April 18, 2012’s USA Today featured a story “Al-Qaeda expands its reach to ‘like-minded’ groups in Africa” (http://www.usatoday.com/news/world/story/2012-04-18/al-qaeda-helps-africa-radical-groups/54399376/1 which is also the photo source).
The article talks about Boko Haram, a Nigerian religious sect whose goal is to foster an independent Islamic nation in part of Nigeria. Somalia and Mali are also cited as countries with similar problems. Somalia was singled out due to the merger of al_shabaab with al-Qaeda.
Terrorist activity, like organized crime, knows no borders. Conventional wisdom has long indicated that it is easier to prevent something from building to critical mass than it is to deal with a burgeoning organization with seemingly growing momentum and resources.

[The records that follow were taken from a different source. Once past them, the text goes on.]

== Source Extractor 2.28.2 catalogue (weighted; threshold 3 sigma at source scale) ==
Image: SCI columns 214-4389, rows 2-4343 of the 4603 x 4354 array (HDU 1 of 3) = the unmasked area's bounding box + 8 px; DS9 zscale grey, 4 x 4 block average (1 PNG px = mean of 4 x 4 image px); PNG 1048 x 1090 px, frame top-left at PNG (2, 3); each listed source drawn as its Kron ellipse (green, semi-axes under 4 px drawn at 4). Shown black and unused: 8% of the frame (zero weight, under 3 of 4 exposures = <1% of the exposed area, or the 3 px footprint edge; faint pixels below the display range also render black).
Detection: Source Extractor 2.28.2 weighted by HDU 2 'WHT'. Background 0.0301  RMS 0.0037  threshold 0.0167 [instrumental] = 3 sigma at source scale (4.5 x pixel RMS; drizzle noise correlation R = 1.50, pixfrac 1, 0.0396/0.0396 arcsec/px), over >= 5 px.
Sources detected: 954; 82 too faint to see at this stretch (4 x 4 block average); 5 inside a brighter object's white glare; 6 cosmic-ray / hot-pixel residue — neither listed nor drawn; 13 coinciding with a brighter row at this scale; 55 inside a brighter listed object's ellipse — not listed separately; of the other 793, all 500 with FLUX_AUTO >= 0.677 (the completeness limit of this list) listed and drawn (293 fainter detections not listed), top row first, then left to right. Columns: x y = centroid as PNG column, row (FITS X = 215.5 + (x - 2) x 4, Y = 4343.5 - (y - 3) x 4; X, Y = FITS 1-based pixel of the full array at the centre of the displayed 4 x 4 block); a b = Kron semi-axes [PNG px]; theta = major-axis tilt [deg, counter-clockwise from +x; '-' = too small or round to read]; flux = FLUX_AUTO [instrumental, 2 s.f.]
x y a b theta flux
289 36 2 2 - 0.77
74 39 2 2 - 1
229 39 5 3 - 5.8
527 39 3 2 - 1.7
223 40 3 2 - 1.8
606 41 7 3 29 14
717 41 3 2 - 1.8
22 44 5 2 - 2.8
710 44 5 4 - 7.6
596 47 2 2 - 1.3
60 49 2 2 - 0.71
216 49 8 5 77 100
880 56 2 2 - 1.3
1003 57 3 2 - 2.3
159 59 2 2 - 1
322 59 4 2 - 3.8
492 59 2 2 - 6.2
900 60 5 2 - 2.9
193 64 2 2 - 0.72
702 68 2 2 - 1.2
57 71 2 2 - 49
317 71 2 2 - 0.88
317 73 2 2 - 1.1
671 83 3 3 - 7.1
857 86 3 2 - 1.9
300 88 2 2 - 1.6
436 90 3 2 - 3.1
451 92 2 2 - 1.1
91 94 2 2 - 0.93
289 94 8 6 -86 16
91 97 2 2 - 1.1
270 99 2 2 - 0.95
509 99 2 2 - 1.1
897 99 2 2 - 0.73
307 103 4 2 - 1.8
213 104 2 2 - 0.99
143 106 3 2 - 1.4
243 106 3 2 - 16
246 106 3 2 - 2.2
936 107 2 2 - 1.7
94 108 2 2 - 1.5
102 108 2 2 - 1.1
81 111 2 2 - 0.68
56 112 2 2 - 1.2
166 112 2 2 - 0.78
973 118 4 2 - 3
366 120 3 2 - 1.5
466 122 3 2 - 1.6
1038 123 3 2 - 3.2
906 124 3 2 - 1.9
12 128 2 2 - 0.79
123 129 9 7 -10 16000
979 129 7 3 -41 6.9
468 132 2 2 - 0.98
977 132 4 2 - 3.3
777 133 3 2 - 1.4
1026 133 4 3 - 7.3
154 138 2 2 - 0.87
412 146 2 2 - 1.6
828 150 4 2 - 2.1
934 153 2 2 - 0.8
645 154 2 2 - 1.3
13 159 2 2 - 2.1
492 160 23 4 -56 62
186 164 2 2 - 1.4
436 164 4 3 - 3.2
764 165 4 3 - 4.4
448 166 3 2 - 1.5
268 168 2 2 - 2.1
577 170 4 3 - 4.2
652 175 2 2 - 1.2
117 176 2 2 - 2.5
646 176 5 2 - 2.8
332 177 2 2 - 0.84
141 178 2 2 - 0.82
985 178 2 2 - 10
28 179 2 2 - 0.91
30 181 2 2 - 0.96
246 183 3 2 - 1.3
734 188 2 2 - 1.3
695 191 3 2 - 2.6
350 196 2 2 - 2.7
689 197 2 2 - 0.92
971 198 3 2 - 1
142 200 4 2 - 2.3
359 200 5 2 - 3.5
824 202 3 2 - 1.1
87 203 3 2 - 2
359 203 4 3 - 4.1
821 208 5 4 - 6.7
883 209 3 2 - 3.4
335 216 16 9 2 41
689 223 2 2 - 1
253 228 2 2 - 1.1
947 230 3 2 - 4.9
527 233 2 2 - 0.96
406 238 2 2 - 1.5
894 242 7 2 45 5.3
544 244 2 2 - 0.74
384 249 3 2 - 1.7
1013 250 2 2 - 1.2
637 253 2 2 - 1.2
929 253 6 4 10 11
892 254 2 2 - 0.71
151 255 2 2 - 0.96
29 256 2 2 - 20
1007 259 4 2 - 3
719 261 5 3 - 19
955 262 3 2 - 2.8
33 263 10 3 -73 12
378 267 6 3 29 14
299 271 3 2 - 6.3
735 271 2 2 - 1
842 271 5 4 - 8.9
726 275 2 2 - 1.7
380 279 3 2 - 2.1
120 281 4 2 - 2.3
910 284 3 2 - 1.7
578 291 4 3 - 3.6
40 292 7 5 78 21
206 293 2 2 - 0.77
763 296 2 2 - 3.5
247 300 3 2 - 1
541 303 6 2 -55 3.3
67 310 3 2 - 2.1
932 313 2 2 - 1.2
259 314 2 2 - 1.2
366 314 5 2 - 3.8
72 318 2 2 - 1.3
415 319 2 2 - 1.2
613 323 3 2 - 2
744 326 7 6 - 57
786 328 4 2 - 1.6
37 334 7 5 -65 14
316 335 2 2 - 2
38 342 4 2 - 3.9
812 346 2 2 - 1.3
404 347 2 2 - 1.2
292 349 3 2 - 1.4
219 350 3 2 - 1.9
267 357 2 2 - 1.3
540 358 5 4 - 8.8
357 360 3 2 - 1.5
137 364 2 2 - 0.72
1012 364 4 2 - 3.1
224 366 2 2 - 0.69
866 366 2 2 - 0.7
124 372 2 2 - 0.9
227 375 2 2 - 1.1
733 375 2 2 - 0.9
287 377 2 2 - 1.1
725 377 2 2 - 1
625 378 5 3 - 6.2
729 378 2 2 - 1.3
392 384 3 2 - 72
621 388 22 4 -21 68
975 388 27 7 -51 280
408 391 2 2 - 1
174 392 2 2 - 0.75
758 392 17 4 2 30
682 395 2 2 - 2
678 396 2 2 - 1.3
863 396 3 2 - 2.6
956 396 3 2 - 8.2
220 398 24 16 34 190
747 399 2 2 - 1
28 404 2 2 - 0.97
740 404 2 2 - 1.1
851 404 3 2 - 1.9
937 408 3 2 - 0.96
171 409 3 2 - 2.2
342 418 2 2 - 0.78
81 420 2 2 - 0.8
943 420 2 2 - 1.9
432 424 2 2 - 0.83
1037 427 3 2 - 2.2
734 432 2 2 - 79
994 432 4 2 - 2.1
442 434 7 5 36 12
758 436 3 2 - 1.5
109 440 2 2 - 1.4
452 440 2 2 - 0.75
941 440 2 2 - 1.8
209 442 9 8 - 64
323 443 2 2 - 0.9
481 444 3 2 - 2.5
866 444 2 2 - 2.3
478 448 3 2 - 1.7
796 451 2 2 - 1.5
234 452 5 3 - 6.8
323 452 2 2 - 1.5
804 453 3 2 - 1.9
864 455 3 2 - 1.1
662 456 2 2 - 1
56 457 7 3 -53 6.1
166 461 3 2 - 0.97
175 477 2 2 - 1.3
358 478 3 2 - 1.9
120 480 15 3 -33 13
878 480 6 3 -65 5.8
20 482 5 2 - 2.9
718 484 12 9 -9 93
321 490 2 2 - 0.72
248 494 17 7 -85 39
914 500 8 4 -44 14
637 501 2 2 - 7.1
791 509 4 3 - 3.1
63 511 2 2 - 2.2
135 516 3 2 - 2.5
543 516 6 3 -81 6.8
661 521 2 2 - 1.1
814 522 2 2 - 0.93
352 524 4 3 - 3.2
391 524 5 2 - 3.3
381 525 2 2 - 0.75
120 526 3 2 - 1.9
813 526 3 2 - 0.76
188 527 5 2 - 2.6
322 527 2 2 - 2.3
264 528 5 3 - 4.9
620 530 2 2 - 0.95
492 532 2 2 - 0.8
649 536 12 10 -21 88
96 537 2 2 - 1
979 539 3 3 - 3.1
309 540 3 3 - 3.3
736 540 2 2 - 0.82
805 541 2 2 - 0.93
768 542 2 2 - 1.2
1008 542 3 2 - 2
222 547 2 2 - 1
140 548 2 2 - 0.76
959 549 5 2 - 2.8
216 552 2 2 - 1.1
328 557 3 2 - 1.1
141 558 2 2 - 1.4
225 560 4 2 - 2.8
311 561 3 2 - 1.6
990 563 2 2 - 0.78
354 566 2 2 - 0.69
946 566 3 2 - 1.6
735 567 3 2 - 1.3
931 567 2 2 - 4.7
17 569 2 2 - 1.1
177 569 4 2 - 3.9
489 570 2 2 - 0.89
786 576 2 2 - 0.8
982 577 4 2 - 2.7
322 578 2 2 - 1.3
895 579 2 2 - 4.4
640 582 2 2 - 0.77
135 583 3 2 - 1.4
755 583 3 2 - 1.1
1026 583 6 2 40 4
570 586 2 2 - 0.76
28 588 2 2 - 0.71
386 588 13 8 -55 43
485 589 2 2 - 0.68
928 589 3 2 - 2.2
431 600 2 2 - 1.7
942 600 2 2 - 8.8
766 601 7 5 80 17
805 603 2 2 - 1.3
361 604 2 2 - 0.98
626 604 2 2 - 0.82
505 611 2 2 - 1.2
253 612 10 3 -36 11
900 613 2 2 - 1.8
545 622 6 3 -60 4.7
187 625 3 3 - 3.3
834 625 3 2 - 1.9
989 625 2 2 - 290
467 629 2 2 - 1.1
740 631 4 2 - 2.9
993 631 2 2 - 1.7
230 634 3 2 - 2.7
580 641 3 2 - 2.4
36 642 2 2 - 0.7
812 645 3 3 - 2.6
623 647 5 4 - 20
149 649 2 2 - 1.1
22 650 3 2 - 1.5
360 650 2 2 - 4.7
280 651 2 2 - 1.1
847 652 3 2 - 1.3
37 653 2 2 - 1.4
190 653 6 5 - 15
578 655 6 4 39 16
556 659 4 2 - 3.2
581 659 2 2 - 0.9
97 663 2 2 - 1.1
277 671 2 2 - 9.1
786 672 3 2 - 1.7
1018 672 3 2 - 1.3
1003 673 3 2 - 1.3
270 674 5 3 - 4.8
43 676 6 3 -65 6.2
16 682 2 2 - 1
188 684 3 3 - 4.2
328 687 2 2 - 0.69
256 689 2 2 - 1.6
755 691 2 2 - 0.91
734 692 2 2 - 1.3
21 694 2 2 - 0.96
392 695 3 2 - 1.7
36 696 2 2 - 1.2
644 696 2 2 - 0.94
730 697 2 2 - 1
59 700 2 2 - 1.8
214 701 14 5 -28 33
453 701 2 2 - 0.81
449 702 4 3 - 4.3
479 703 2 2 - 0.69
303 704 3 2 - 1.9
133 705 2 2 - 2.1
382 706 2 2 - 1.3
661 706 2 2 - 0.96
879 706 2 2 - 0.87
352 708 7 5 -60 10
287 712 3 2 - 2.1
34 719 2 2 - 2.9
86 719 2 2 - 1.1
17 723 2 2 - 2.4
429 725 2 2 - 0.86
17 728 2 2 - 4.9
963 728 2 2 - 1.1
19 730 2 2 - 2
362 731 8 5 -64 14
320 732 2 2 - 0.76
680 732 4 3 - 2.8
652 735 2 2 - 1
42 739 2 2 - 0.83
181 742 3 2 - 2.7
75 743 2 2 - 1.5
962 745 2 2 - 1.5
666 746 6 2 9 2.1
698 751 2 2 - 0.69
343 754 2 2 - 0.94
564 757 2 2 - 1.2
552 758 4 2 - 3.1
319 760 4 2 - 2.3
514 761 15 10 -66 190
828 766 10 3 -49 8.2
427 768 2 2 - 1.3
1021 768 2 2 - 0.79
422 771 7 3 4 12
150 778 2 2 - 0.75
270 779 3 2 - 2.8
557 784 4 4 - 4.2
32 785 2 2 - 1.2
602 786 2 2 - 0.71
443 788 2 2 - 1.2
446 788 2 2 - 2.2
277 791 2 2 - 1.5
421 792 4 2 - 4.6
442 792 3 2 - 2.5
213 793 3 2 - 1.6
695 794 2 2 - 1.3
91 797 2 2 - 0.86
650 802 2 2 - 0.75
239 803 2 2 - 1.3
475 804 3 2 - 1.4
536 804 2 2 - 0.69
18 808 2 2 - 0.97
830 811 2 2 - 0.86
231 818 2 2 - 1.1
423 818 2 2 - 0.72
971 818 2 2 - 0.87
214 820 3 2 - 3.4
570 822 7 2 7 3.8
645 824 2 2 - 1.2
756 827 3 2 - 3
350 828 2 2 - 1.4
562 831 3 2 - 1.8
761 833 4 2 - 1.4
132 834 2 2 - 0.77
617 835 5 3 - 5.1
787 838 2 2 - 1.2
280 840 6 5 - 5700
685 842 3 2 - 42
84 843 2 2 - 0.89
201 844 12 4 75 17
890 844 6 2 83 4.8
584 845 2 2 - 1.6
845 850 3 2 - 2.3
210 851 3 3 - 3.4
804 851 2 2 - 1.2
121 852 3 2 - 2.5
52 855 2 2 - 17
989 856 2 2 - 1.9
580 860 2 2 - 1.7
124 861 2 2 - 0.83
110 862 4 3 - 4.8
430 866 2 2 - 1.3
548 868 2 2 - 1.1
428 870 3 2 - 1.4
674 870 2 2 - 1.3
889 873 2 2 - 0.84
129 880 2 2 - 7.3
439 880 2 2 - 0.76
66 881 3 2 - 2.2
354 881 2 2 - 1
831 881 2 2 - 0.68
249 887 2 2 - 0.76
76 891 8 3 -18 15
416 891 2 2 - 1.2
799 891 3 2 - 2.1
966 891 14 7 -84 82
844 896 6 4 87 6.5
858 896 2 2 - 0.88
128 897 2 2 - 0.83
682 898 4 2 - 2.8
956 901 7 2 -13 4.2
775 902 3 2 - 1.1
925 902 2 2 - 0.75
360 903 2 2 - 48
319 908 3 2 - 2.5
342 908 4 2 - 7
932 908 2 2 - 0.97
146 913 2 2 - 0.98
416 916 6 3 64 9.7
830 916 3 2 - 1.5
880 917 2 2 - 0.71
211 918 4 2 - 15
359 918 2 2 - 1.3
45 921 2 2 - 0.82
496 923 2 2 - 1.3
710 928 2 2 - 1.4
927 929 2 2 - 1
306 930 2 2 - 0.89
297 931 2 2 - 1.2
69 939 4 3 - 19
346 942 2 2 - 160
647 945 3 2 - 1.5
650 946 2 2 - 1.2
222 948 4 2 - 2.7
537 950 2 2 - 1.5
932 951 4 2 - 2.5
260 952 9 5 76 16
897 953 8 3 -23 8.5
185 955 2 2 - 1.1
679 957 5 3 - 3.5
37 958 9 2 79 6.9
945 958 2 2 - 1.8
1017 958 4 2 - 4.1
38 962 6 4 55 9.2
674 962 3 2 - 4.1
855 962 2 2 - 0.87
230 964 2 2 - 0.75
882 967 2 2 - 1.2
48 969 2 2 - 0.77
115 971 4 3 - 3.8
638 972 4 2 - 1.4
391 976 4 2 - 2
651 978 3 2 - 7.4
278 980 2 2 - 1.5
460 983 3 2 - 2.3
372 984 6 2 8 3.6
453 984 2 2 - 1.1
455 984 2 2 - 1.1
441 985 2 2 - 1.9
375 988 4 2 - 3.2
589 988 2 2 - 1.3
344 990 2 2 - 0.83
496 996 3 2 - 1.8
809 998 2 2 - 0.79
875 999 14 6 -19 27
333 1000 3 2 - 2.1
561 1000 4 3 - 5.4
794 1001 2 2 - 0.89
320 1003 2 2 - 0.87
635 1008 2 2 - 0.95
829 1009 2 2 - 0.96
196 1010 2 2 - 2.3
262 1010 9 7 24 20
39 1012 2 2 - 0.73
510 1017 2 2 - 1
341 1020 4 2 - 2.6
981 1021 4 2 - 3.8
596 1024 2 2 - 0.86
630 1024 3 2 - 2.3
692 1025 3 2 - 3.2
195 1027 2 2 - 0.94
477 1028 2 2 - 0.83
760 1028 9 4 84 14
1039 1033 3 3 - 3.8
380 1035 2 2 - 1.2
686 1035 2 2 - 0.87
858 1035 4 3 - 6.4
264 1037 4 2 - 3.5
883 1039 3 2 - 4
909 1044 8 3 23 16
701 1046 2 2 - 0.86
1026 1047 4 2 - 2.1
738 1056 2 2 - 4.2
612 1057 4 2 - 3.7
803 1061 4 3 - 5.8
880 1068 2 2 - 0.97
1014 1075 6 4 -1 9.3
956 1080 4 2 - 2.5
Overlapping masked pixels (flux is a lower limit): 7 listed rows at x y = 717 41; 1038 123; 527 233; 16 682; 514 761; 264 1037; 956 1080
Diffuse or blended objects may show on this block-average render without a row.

It makes sense for MISO to provide support in environments where we can influence the action. For example many defense contractors are active in Western Africa. Peace Support operations are taking place in a number of countries, some requiring French, Portuguese or Castilian Spanish Speakers. However, the skills being sought are more traditional skills such as combat arms training and staff operations. Isn’t it advisable to help these governments, particularly their military, develop and maintain influence operations expertise?
Given the current level of MISO engagement globally and the growing budget pressures, it would seem that the train the trainer approach makes logical sense and is also cost effective.
We cannot under estimate our enemy’s ability to weave together alliances wherever disaffected souls or religious zealots reside. The US has long reached the point where we cannot be the world’s savior, consequently it is incumbent on President Obama’s administration to meld Department of State and Department of Defense cooperation and channel resources into the prevention game as a way to minimize conflicts later in this century.